Review aggregator Rotten Tomatoes has fought criticism all year that it hurt several movies’ box office receipts by labelling the films “rotten” (that is, less than 60 per cent of their reviews were positive).
With Justice League, there was a new catch.
Rotten Tomatoes delayed its Justice League rating because the company wanted to reveal it on its new web show, See it/Skip It. Readers had to wait an extra day to see that the Wonder Woman, Batman, Flash etc. team-up had a 37 per cent “rotten” score (up to a still-crummy 40 per cent at press time). To me, it’s wrong to withhold reviews just to promote a crummy little show. Rotten Tomatoes might not actually impact a movie’s success or failure, but playing dumb promotional games probably annoys the site’s readers.
I’ve never liked Harvey Weinstein. Regular Hnetflix and movie listing readers might remember a few of my anti-Weinstein rants: about his crappy business practises, his abusive treatment of filmmakers like Julie Taymor (Frida) and how he arrogantly presumes his edits make perfectly great movies better — e.g. Cinema Paradiso, which Harvey Scissorhands sliced 30 minutes from. Don’t even get me started on Snowpiercer. But now, much more horrible behaviour has come to light. Exposing himself to actors, tricking people into coming to his motel room, unwanted masturbation … it’s all pretty evil and gross.
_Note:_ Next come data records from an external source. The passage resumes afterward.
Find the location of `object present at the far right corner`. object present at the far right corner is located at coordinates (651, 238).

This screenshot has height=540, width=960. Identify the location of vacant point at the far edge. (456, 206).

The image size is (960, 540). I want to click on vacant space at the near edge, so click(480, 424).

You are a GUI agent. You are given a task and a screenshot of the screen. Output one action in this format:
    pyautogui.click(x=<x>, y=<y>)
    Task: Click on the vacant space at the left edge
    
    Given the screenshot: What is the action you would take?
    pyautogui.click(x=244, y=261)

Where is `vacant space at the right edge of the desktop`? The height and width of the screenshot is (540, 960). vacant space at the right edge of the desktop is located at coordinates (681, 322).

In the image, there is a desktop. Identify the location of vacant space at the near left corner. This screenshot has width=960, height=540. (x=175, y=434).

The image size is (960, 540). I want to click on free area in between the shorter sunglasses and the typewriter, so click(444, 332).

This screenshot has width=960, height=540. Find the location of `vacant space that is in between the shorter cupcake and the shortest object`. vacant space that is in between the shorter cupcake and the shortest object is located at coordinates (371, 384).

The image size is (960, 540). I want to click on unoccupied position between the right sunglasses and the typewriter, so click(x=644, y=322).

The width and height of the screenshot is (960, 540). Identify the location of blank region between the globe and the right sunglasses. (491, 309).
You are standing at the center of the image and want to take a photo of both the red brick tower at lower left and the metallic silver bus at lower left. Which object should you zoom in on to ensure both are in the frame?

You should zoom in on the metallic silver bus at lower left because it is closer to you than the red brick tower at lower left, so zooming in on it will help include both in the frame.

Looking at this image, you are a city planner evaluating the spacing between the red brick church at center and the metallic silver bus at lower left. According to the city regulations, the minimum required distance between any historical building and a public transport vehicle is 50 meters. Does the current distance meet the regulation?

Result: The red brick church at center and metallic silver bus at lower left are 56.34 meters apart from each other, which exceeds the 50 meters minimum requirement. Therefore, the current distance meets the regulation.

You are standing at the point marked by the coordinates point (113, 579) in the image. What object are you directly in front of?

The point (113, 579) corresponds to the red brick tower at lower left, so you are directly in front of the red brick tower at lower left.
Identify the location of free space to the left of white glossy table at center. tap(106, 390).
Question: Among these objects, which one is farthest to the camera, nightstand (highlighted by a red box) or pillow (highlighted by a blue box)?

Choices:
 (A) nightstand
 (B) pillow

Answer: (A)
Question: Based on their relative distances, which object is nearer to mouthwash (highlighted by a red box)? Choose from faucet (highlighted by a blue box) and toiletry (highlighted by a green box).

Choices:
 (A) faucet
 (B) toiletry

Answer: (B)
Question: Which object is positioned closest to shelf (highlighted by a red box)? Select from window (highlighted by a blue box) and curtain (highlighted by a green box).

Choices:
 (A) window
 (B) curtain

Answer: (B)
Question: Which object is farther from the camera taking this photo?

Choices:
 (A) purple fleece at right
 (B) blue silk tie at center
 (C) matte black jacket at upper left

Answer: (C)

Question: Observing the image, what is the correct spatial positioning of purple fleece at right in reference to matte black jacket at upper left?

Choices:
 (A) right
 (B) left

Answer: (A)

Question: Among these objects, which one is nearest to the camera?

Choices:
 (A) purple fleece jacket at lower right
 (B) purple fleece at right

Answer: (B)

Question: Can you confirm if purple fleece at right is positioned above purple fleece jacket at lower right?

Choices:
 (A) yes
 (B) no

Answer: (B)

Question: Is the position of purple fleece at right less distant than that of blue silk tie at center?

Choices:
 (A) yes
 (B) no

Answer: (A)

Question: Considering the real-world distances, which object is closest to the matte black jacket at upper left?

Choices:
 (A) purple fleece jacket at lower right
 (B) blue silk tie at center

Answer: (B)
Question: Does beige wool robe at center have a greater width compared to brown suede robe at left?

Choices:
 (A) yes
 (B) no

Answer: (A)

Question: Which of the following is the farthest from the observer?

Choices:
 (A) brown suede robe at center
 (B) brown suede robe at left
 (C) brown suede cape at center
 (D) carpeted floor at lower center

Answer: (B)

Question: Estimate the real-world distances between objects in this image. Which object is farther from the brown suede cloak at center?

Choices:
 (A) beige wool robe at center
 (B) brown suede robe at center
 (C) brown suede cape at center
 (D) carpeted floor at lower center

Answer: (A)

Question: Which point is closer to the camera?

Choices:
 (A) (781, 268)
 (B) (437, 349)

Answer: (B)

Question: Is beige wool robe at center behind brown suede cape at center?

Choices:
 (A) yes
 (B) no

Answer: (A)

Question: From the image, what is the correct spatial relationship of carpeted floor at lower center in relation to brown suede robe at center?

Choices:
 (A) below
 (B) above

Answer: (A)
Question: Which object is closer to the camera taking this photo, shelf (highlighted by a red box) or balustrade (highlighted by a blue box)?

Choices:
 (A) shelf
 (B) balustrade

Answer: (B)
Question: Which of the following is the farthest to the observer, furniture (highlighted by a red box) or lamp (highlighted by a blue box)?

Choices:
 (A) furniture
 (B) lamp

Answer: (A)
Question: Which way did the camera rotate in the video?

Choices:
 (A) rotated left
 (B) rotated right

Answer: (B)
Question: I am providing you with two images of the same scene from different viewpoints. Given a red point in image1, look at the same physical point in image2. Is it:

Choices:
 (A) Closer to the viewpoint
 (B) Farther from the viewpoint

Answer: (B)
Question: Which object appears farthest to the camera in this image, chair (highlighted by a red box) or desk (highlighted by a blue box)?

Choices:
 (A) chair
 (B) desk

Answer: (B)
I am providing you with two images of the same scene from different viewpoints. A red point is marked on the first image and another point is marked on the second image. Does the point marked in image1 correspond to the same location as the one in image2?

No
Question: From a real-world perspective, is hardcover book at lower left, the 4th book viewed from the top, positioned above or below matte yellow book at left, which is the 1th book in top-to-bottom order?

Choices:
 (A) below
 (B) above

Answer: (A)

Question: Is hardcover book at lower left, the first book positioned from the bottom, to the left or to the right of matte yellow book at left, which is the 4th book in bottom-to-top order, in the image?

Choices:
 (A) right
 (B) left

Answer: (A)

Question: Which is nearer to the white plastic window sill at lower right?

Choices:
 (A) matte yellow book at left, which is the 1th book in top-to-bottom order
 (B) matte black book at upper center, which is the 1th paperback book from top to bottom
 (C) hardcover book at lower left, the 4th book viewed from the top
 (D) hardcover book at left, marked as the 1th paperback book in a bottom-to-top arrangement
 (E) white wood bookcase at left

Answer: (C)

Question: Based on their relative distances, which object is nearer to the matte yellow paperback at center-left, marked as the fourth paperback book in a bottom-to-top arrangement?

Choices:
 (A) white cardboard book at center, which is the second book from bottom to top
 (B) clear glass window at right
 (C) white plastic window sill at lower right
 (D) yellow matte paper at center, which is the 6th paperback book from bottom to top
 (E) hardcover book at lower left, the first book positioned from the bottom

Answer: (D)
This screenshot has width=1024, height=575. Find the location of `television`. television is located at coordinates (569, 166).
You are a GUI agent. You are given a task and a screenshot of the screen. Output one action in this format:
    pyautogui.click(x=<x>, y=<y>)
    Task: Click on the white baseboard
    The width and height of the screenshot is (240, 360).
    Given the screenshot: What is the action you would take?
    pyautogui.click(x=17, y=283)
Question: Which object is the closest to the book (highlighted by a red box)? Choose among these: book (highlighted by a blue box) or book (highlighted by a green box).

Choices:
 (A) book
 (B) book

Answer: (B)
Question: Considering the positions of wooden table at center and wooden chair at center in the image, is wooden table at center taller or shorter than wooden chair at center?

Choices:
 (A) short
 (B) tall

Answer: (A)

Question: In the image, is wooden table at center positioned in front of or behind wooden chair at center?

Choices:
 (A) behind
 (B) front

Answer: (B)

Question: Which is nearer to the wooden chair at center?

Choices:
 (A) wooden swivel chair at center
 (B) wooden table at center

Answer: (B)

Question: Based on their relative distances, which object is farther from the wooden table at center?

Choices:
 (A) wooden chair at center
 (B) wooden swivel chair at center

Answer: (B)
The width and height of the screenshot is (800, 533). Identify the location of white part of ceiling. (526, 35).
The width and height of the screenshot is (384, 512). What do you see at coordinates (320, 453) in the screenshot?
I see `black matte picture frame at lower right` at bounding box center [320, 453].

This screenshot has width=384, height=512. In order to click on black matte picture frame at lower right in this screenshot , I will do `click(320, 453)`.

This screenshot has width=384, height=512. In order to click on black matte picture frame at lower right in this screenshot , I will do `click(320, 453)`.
Hollywood has always had a reputation for sexual harassment. The casting couch cliché resonates for a reason. The Weinstein case reveals an industry where harassment and worse is the norm. Horrible Harvey’s fall has blown the lid off widespread predatory behaviour with major accusations against celebrities including Brett Ratner, Louis C.K. and Kevin Spacey, who was fired from House Of Cards and whose scenes in the upcoming All The Money In The World are being re-shot at the last minute with a new actor in his role (Christopher Plummer). This for a movie scheduled to come out Dec. 8 that’s supposed to be an awards season player!
This explosion of abuse and assault allegations have shaken up the industry and that’s a good thing. Hollywood should have cleaned itself up a long time ago. Goodbye Harvey. I will not miss you.
Shane Hnetka is a made-in-Saskatchewan film and comic book nerd.